What These ~300 Lines Give You

  1. Plugin-based tool system — register and use, no core code changes
  2. Docker sandbox — network isolation, read-only FS, resource limits
  3. Full execution tracing — every step timestamped with context, auditable and replayable
  4. Self-healing loop — error detection + structured feedback
  5. Metrics collection — completion rate, error rate, average turns

This is the underlying logic of LangChain, CrewAI, and similar frameworks. They add more integrations, more syntactic sugar, more abstractions — but the skeleton is the same.

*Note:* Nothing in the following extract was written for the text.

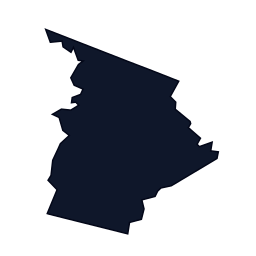 Campbell, Virginia, United States of America, rotated 85°
{"feature_id": "52423323B79148306227906", "entity_name": "Campbell", "entity_type": "district", "adm_level": 2, "iso_a3": "USA", "parent_name": "United States of America", "parent_adm1": "Virginia", "projection": "albers", "projection_center": [-79.136, 37.228], "detail": "fine", "context": "isolated", "style": "filled", "palette": "ink", "viewbox_px": 256, "rotation_deg": 85, "n_neighbors": 0, "source": "geoboundaries", "source_scale": "gbopen_adm2", "svg_char_len": 819}
<svg xmlns="http://www.w3.org/2000/svg" viewBox="0 0 256 256"><g transform="rotate(85 128 128)"><path d="M206.2,215.9L207.0,213.9L233.4,137.5L222.2,134.7L220.1,122.6L210.0,119.1L200.8,120.5L198.5,107.0L193.5,104.0L190.6,100.4L189.3,89.9L166.1,42.0L159.6,40.1L158.0,47.6L149.4,45.4L152.8,58.5L150.2,60.6L144.5,56.7L132.9,67.9L129.1,65.2L126.9,65.6L113.4,79.3L106.4,78.2L100.4,83.2L85.8,73.4L73.3,98.5L61.1,123.5L22.6,201.4L35.8,197.9L35.7,186.1L41.5,185.6L47.6,178.2L42.9,175.3L56.2,171.7L57.3,166.8L60.4,171.8L73.0,180.6L80.7,177.9L85.3,169.4L90.4,172.3L92.8,180.9L97.9,182.1L97.7,177.8L101.0,175.1L105.2,183.4L103.4,192.7L107.8,202.1L111.5,195.7L124.7,193.1L130.3,187.1L137.7,196.7L142.2,199.2L153.6,205.8L168.5,208.8L173.1,212.2L183.3,204.0L206.2,215.9Z" fill="#0f172a" stroke="#020617" stroke-width="1.5"/></g></svg>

Understand this ~300-line core, and you understand every Agent framework.

Series Conclusion

Six articles, from "What is an Agent" to "Build a Framework from Scratch":

  1. The essence of Agents — the ReAct loop
  2. Hands-on — 50 lines that actually run
  3. Memory systems — teach your Agent to remember
  4. Error recovery — teach your Agent to self-heal
  5. Multi-Agent orchestration — divide and conquer
  6. Build a framework — understand every line

Go ahead and use LangChain now — but this time, you know what's happening under the hood.